Heading back north, we were off to San Xavier, locally known as “The White Dove of the Desert” for reasons that are obvious. Still in use, and in far better shape than its southern sister, San Xavier is the closest thing to the European cathedral Baroque aesthetic that you’re likely to find north of Mexico City. In fact, it’s the only truly surviving mission in Arizona.

The mission was founded by Father Kino in 1692 and work on the church began in 1783 by a Basque Franciscan priest, Father Velderrain. Funded with 7,000 pesos borrowed from a prominent Sonoran rancher, it was designed by a Spanish architect, Ignacio Gaona, and built by the O’odham people who lived at the mission. Father Velderrain died in 1790, and the work was carried on by  Juan Bautista Llorens who was personally responsible for the decoration and completion of the interior. The money ran out in 1797 and the work stopped. The church was consecrated and opened for services in its unfinished state. San Xavier became part of the Republic of Mexico following independence in 1821. The newly formed Mexican government provided no support for the remote missions, and in 1837, the final assigned missionary left and was not replaced. The Franciscan administration ended in 1843 and secular clergy took assumed responsibility for the regional churches, visited perhaps annually by a circuit-riding priest from Mexico. The region became part of the United States in 1854 following the Gadsden Purchase and at that time was assigned to the Diocese of Santa Fe, before becoming its own bishopric in 1866.

We’ve been here once before, and I was hoping that the construction of that time would finally be completed so that we could fully appreciate the church. No such luck. While the exterior scaffolding is now gone, the interior remains a nest of steel pipes, severely limiting what you can see and appreciate. Again, the traditional cross design, it’s in far better shape than Tumacarcori.

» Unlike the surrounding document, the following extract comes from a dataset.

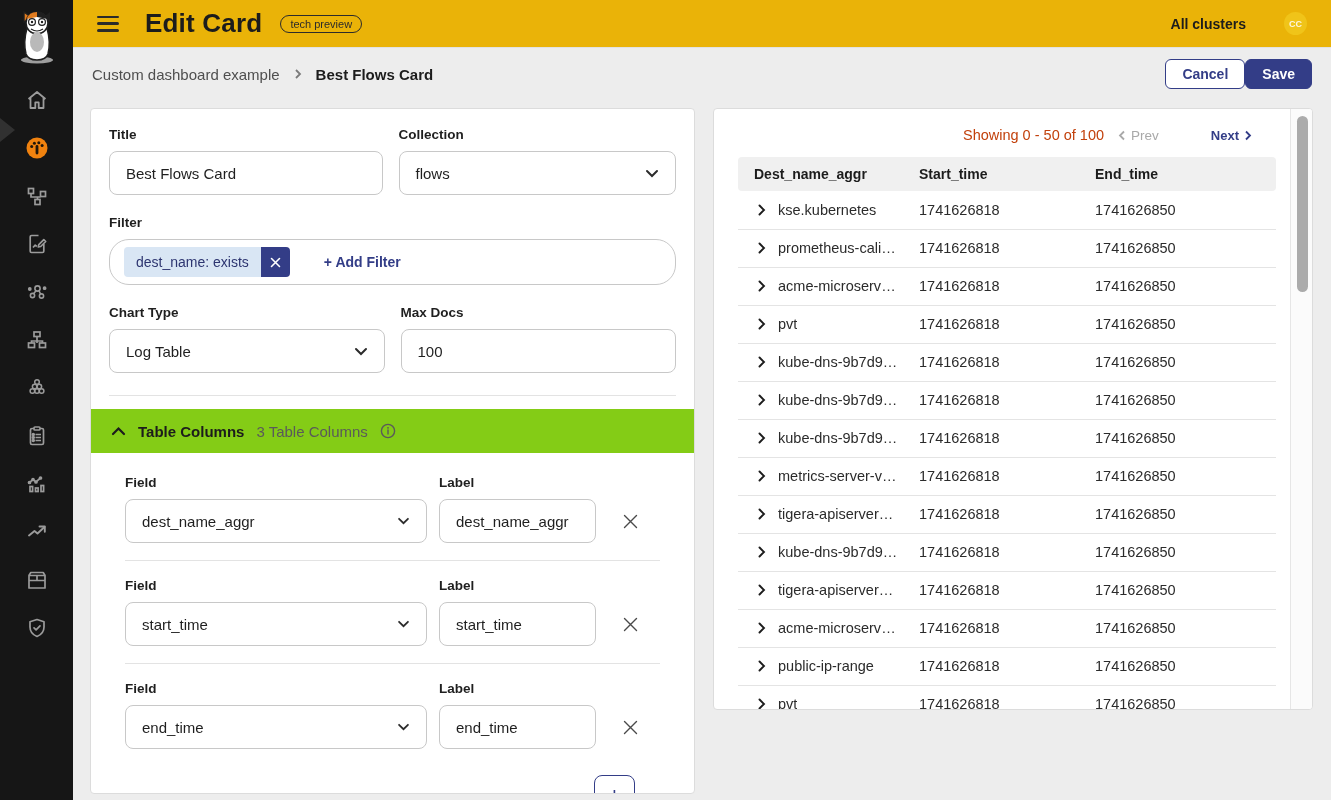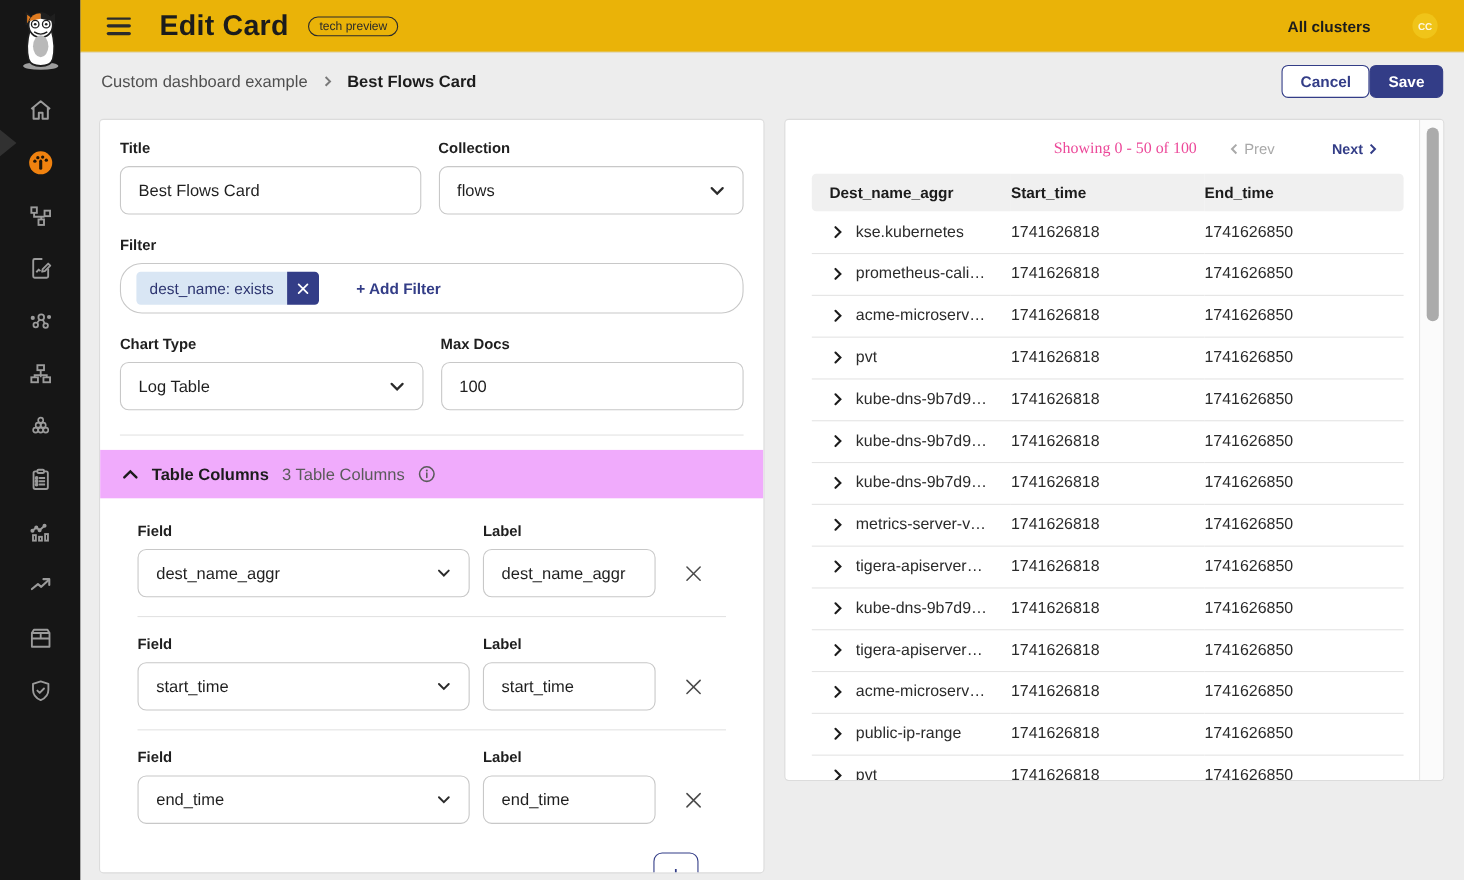"Showing 0 - 50 of" .pager .showing { color: #ec4899 -> #c2410c; font-family: Liberation Serif, serif -> none; margin-right: 22px -> 6px }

Many of the paintings and statuary have been nicely restored and the altar is a sight to behold, even if via a tunnel of steel pipes. Someday, it’s going to be a fully restored wonder.

To add some interest to the trip back to town, we took a long detour out to the edges of the western section of Sahuaro National Monument. It’s been years for me since I last parked and beheld the wonder of all those cactuses. The view never disappoints.

Finally it was time for dinner, and so off to our favorite pizza joint in Tucson – Falora We’ve been going there for years and it’s always a great meal. Ari, the owner was not in that night which was a shame, because it would have been nice to say “Hi” after our too-long absence.

The table next to us was made up of 5 or 6 African students, having a fun loud conversation about languages. I sat eavesdropping when they came to the minute details of French, interested mainly because I’ve been studying it for the last couple of years. While listening, I was once again reminded just how parochial the American education system is, with most students barely learning their native tongue, let along a second or third. When we paid and stood to leave, I thought I’d have some fun so I turned around and asked –

“Parlez-vous combien de langues?”

The loudest guy at the table looked stunned, and then smiled, and then everyone chimed in with their own numbers.

I replied with,

“Je parle un peu Francais, un peu Espanol, mais aussi , un peu de Chinois.”

The guy closest to me asked, “How the hell did you learn Chinese?” so I told him my tale of being an ex-pat. In closing, I addressed them with the problem I always had when I would leave China, come home, and head to Mexico. My brain couldn’t keep up with my rate of travel, and so on my first night in San Carlos, having my first meal, I inevitably asked for it like this, a munge of Putonghua and Mexican Spanish –

“Wo yao yi ge Cerveza.”

That line really broke out the laughter.